═══ Stored data ═══

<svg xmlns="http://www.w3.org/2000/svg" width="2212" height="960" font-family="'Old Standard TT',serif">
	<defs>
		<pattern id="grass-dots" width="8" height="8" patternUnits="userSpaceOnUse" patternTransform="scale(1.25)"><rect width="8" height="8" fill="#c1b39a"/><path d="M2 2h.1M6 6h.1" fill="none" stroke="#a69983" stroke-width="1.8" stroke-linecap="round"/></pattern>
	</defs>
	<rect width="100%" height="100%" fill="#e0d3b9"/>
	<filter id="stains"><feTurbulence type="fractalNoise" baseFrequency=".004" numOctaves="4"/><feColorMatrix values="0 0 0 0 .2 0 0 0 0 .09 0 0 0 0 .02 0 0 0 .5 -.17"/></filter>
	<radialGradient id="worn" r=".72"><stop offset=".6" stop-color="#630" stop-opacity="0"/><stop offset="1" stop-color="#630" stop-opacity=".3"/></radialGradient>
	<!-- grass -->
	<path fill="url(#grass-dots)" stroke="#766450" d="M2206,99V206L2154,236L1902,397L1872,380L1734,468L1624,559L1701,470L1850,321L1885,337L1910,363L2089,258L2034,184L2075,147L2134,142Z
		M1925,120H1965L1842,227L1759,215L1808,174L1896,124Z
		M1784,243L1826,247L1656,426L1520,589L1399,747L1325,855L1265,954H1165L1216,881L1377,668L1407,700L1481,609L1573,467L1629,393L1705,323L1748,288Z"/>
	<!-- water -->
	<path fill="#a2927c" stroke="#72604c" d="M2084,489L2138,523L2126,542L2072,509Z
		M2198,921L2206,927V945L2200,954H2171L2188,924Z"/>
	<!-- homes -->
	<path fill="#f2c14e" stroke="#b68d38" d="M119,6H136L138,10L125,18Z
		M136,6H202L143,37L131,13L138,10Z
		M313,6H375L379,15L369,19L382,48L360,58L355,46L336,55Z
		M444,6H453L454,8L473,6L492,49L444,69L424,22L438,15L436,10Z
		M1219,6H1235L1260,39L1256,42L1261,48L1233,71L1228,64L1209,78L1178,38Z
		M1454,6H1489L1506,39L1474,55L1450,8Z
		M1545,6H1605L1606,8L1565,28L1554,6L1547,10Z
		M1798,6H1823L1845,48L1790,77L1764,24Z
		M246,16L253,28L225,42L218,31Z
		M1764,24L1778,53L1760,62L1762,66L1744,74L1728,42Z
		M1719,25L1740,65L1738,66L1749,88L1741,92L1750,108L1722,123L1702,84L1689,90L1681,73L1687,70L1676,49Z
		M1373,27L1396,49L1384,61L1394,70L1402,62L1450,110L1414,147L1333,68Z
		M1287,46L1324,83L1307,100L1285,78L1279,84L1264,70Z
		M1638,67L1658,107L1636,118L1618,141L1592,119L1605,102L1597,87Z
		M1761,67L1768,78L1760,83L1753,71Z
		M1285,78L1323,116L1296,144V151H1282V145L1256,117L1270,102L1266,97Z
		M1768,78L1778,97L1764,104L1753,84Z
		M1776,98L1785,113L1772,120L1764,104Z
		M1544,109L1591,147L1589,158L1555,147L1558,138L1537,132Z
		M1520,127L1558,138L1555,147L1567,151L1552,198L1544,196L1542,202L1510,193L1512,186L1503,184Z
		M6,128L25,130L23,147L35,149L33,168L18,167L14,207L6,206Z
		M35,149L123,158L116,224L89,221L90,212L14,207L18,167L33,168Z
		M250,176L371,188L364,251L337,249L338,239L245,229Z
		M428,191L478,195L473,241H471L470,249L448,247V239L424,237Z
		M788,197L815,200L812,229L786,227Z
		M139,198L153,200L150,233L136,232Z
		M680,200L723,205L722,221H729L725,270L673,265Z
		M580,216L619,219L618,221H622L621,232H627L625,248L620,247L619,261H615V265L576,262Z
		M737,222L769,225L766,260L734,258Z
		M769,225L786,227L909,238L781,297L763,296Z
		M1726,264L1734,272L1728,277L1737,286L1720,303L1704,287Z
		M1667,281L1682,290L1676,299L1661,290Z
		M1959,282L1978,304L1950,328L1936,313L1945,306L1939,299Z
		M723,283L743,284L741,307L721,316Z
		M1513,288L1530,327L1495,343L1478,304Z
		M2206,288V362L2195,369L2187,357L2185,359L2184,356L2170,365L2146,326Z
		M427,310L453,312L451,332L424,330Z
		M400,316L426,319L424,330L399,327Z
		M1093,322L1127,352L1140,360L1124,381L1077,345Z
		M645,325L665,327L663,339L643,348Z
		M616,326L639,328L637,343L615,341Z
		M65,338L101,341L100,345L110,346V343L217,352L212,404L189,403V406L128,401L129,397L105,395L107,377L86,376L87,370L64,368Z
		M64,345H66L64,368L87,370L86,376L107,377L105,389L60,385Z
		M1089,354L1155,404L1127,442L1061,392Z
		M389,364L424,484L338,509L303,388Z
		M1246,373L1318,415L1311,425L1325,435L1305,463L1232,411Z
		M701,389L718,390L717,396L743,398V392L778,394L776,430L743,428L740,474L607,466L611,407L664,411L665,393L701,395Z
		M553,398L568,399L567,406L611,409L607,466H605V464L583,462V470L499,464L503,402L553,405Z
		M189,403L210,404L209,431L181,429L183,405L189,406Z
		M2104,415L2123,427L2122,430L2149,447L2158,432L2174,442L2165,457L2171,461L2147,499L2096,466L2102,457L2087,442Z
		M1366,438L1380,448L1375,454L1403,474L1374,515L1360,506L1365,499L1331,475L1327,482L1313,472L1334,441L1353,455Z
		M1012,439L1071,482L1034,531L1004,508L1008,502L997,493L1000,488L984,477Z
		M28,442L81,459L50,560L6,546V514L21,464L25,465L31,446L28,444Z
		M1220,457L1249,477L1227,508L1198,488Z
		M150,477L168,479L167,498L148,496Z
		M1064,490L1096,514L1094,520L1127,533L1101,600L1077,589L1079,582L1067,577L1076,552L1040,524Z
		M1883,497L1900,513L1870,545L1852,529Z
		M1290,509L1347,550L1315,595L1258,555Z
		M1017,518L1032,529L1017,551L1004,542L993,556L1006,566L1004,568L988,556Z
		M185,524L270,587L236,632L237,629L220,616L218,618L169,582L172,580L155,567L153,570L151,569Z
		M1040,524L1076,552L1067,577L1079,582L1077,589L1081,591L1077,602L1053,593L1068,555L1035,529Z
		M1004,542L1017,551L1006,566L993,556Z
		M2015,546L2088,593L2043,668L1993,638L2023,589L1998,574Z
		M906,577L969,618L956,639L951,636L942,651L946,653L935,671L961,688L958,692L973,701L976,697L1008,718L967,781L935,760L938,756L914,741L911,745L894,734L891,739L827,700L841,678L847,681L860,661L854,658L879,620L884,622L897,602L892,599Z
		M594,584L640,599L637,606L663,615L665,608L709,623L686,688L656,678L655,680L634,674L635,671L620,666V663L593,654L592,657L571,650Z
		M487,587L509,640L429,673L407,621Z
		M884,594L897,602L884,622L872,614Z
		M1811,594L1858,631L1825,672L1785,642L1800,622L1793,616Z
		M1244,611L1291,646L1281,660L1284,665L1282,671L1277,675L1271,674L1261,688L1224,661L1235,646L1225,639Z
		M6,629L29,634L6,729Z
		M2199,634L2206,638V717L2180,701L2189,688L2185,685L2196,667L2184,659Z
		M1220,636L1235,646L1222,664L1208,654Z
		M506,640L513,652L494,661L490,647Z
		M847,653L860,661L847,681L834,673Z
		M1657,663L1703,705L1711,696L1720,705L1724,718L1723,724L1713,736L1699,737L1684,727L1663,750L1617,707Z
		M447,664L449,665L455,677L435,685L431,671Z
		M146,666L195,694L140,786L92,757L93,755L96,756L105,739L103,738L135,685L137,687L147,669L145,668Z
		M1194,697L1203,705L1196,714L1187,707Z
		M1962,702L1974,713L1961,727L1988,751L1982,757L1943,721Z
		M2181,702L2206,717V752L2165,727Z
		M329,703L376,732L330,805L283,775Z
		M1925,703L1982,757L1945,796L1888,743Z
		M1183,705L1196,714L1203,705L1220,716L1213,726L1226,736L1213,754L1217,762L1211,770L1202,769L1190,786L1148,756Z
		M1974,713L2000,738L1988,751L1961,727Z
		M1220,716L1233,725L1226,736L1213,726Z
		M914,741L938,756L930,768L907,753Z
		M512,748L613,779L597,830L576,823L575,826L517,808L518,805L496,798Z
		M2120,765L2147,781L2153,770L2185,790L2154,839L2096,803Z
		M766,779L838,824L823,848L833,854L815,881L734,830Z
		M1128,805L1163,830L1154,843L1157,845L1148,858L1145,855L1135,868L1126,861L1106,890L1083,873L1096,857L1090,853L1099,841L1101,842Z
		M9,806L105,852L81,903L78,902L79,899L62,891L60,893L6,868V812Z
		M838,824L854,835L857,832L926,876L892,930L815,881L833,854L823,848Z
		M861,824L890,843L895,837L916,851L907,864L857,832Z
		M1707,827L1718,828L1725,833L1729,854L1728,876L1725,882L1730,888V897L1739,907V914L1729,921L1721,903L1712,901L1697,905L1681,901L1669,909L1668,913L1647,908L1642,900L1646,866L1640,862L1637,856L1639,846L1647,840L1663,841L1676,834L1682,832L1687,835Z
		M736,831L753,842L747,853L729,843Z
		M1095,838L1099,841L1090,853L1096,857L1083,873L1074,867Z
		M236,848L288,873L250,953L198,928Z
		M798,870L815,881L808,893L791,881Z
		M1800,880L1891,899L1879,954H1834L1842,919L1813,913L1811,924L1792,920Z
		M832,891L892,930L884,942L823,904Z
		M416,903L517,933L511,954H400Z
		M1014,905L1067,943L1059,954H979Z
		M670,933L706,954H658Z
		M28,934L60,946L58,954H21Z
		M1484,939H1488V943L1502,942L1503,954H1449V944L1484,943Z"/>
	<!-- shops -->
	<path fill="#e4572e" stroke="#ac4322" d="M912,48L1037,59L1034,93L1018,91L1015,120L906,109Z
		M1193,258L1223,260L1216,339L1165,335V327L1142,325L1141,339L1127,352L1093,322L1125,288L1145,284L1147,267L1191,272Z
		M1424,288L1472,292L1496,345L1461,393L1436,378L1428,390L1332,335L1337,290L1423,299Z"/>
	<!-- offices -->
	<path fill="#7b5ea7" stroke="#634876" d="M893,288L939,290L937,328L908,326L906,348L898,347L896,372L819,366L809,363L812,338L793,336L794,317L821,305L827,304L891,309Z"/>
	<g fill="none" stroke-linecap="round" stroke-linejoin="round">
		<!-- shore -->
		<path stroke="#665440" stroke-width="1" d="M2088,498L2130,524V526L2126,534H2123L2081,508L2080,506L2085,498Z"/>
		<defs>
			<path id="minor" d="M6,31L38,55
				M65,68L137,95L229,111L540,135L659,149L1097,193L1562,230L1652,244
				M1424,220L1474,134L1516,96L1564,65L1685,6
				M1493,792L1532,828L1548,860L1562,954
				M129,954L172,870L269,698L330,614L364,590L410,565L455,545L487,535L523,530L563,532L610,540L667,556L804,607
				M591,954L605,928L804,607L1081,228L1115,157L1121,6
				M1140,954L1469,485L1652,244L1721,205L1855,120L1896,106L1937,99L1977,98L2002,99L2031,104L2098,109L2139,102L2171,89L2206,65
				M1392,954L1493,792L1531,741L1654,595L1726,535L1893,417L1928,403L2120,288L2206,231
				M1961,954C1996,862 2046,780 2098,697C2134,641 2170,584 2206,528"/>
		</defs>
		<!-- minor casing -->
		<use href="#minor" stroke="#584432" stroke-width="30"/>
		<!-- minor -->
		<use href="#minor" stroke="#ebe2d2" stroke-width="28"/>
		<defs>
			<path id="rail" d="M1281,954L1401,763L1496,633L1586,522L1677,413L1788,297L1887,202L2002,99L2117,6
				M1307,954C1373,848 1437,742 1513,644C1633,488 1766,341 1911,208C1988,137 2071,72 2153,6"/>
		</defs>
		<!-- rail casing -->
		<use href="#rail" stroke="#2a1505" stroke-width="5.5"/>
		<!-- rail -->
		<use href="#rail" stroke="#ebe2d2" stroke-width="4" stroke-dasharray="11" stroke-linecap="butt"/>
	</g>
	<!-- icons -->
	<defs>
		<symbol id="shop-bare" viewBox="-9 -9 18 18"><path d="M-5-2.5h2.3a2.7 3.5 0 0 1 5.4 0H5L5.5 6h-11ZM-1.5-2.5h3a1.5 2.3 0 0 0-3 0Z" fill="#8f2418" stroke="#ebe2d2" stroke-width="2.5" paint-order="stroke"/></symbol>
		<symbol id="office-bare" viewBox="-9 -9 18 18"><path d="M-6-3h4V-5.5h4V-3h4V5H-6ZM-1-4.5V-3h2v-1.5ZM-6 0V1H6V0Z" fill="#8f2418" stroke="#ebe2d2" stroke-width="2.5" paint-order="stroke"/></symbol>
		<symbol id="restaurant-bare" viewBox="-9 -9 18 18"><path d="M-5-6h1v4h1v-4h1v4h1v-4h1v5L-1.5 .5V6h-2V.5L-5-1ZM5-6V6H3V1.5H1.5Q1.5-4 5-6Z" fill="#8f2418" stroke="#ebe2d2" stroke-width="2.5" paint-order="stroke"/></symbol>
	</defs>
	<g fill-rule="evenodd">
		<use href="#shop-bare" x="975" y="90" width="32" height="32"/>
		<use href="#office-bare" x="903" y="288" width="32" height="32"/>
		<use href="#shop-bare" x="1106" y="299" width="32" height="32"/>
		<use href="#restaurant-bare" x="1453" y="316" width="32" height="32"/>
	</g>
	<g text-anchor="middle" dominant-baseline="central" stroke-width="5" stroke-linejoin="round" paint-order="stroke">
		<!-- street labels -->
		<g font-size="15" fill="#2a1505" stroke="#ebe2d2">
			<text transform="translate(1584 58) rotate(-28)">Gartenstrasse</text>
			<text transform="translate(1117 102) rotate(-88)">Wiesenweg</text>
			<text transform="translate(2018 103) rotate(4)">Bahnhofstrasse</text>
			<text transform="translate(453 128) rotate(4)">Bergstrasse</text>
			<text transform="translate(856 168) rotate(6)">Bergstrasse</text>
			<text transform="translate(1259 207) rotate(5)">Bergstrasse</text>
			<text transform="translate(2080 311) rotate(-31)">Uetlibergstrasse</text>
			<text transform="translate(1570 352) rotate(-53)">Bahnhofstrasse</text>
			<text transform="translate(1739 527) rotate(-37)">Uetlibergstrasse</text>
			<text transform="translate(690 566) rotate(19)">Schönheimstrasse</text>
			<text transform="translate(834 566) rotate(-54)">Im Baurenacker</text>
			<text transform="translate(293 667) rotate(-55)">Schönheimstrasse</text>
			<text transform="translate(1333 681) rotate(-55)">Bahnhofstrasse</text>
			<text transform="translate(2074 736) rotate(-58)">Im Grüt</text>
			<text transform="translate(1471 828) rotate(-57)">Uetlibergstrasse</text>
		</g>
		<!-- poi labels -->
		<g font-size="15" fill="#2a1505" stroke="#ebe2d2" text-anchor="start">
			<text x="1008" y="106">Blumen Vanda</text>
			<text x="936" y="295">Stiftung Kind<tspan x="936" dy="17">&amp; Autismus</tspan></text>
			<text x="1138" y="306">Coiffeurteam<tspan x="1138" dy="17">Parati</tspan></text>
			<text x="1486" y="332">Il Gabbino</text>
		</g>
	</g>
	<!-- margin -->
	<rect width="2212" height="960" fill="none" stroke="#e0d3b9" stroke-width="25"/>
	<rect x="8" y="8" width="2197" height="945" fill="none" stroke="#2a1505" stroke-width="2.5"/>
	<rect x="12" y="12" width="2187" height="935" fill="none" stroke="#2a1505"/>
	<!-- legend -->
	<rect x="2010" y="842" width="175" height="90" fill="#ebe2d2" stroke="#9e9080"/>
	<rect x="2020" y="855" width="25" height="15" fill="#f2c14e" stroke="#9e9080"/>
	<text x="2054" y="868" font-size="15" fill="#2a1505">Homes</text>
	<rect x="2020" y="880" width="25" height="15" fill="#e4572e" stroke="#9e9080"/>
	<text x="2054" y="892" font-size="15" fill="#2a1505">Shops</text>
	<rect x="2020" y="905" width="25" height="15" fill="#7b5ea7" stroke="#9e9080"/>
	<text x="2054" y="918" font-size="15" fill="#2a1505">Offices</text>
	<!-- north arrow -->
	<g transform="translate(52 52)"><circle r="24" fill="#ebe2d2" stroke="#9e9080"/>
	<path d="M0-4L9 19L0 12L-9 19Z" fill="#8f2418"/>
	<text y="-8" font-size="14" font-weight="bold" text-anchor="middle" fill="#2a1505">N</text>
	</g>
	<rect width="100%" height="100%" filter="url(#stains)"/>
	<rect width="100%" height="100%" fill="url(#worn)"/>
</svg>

═══

Exercise goal:
If a line in the material above holds the word "linejoin", count it, then give the total as a bare number.

Solution to this problem:
2